------ 本文 ------

右の者に対する強盗致傷被告事件につき、当裁判所は検察官鈴木芳一出席のうえ審理をして、次のとおり決定する。

主文

本件を広島家庭裁判所に移送する。

理由

本件公訴事実の要旨は、「被告人は白正男外一名と共謀のうえ、昭和四〇年七月二日午後四時ごろ、広島市舟入本町五番一二号パチンコ店朝日会館こと西村富江方において、磁石を使いパチンコ打玉を当り穴に誘導する方法により、同女所有のパチンコ玉を窃取中、同館の従業員岡崎定則に発見されて、同人から右手を掴まれ、前記磁石を取り上げられるや、これに反抗しかつ逃走しようとして互いにもみ合いつつ、同会館より五〇メートル位離れた路上まで到つた際、逮捕を免れるため被告人において手拳で、右白において所携の煉瓦でそれぞれ右岡崎の顎部、左側頭部を突き上げ殴打する等の暴行を加え、同人の反抗を抑圧して逃走しようとしたが、その際右暴行により同人に対し加療約二週間を要する左側頭打撲症の傷害を与えたものである。」というのであつて、右事実は当公判廷で取調べた各証拠によつて明らかであり、被告人の右所為は刑法第二四〇条前段、第二三八条、第六〇条に該当する。

------ データ ------

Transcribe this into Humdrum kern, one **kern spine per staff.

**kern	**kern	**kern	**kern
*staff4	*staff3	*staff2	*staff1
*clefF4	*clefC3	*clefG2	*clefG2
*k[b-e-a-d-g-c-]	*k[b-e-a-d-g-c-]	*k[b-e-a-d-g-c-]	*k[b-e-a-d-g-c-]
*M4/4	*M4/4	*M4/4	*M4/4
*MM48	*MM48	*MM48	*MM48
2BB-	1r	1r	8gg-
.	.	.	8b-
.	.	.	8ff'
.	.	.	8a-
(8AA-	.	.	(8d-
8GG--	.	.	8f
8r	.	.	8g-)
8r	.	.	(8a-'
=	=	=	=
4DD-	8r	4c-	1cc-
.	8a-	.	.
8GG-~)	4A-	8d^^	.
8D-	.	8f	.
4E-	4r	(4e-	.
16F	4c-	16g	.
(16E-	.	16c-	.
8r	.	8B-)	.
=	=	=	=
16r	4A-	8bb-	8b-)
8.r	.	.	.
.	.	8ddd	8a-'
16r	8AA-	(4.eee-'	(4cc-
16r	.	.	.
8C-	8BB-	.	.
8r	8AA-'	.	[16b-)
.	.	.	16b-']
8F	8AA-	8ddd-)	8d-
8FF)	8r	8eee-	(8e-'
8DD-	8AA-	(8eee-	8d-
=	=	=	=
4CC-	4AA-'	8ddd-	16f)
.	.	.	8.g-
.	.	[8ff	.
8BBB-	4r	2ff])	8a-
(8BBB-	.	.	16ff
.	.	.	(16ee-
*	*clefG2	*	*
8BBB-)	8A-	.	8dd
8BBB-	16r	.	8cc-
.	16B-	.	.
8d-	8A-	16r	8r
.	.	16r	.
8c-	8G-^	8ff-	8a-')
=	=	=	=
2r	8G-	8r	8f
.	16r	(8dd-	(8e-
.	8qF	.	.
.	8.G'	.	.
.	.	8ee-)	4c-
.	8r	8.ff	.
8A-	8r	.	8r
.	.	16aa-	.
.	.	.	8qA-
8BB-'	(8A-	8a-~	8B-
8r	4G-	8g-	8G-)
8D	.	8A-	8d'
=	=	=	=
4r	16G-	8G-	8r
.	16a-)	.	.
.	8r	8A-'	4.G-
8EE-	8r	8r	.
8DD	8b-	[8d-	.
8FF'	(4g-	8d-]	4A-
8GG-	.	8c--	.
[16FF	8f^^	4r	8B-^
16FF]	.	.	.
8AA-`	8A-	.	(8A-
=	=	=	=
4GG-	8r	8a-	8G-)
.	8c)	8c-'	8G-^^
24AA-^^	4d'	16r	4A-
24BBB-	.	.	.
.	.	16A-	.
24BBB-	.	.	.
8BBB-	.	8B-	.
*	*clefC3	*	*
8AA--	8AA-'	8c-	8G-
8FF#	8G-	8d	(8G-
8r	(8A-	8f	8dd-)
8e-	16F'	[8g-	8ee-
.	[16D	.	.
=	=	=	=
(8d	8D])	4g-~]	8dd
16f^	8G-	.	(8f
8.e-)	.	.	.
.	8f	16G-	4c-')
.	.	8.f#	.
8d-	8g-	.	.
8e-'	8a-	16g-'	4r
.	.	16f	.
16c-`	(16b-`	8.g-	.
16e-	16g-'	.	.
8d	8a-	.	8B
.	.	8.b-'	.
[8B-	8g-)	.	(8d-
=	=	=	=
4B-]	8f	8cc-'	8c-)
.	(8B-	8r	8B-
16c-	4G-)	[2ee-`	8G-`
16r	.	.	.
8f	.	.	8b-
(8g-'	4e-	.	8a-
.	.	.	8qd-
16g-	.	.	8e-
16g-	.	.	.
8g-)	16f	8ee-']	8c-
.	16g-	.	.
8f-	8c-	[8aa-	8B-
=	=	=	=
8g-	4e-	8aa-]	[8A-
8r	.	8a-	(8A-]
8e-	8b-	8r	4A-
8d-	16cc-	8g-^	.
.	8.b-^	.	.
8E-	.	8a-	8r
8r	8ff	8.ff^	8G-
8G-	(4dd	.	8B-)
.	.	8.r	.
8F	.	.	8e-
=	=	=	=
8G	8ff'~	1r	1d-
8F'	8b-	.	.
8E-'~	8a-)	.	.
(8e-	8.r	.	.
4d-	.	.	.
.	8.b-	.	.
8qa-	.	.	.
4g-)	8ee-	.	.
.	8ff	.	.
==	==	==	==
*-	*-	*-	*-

------

課題:
1. 強盗致傷事件の決定文に出てくる人の氏名を、一つ残らず書き出しなさい。
2. 強盗致傷事件の決定文の最後の文に続けて、その先を書きなさい。
データは本文とは別の出典から取ったものです。

解答:
1. 鈴木芳一、白正男、西村富江、岡崎定則

2.
そこで、以下被告人の処遇について考えてみる。被告人は幼時父と死別し母親の盲目的愛情のもとに貧困且つ放任状態において育てられそのうえ環境が不健全で学習意欲にも欠けていたため、中学生ごろから漸次非行化し、在学中に暴力的行動が多かつたが、卒業後も職工、パチンコ店々員、とび職手伝いなど転々と職をかえ、仕事に対する忍耐を欠くとともに、怠情放縦な生活を続け、また不良仲間との交友も断ちきれないまま非行を重ね、その間、昭和三六年一二月二一日賭博により保護観察に付されたがその効なく、恐喝、窃盗等の各非行を重ね試験観察処分を経た後本件犯行に至つたものである。右のような経歴にもみられるように、被告人は情緒不安定で劣等感強く意志欠如的性格偏倚を有することが認められる。

以上の事実によれば、被告人の非行性は相当高度であり、前記性格的欠陥と相まつて、保護処分による矯正効果を期待することは必らずしも容易ではないといわなければならない。しかし他面、前記各非行はいずれもそれほど悪質なものとはいえず、従つてまた、これまで少年院等の施設に収容されて矯正教育を受けた経験がなく、その非行性は末だ完全に性格化したものとまでは認められず、また、年令的にも成年に達するまでにはなお一年の期間があり、精神面においても少年らしい未熟さがうかがわれ、しかも被告人の前記のような性格的欠陥は末だ必らずしも抜き難いものとはいえないこと等からすれば、現段階において、被告人に対し保護処分による更生を断念するのは尚早であるというほかなく、今後施設収容等による強力な保護、訓育を試みてその非行性を除去し、且つ生活環境を調整することによつて被告人を更生の途に進ましめるべく努力するのが相当であると考えられる。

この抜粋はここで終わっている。